CONJUNTO DE TAREAS =
a) Duplica del texto sobre el festival del viento todo lo que va desde "El viento ha" hasta "de lo posible.".
b) Responde estas preguntas con datos del texto sobre el festival del viento:
(i) ¿Quién escribió la canción "Es el viento"?
(ii) ¿En qué departamento de Francia se celebró el festival?
(iii) ¿Qué invención marcó el fin de la época en que la principal propulsión en el mar dependía de la fuerza del viento?

***** TEXTO *****

“Es el viento que te habla y acaricia tu corazón”. Extracto de la canción “Es el viento” escrita por Manuel Alejandro.
Este fin de semana pasado tuve la suerte de asistir a un simpático evento que me hizo recordar aquellos molinos: una pueblerina celebración cuyo tema central era el viento. El festival se llevó a cabo en una pequeña población del departamento de La Drôme, cerca del lugar donde actualmente realizo mis pasantías, en el sur de Francia. La ocasión fue una bonita excusa para que los habitantes de este departamento de vocación agrícola se rencontrasen y compartiesen una soleada tarde entre cometas, artefactos de helio propulsión, aeromodelismo, móviles y “bautizos del aire” en parapente, así como cuentacuentos, representaciones teatrales y manifestaciones artísticas diversas, todas relacionadas de una u otra forma con el viento.
El viento ha sido central en la historia del hombre; antes de la invención de la máquina de vapor, el principal elemento de propulsión en el mar se basaba en la fuerza del viento, y todavía hoy dicen muchos que quien no sabe navegar con velas, simplemente no saber navegar. Las carabelas y otras embarcaciones funcionaban con un complejo sistema de velas que implicaba conocer algo de los caprichos del viento, para aprovecharlo en la medida de lo posible.

***** MATERIAL MOSTRADO *****

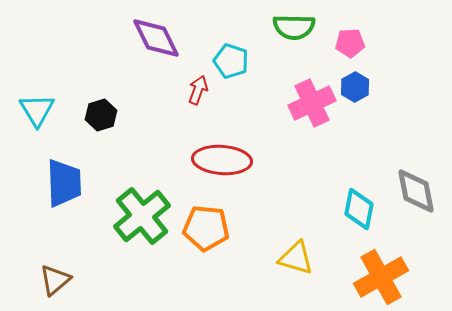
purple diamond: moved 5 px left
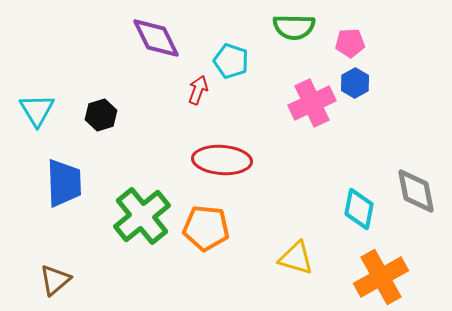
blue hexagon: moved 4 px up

*****
***** MATERIAL MOSTRADO *****

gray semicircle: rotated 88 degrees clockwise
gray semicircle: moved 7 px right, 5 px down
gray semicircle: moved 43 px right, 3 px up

*****

LAS RESPUESTAS =
a)
El viento ha sido central en la historia del hombre; antes de la invención de la máquina de vapor, el principal elemento de propulsión en el mar se basaba en la fuerza del viento, y todavía hoy dicen muchos que quien no sabe navegar con velas, simplemente no saber navegar. Las carabelas y otras embarcaciones funcionaban con un complejo sistema de velas que implicaba conocer algo de los caprichos del viento, para aprovecharlo en la medida de lo posible.

b)
(i) Manuel Alejandro.
(ii) En La Drôme.
(iii) La máquina de vapor.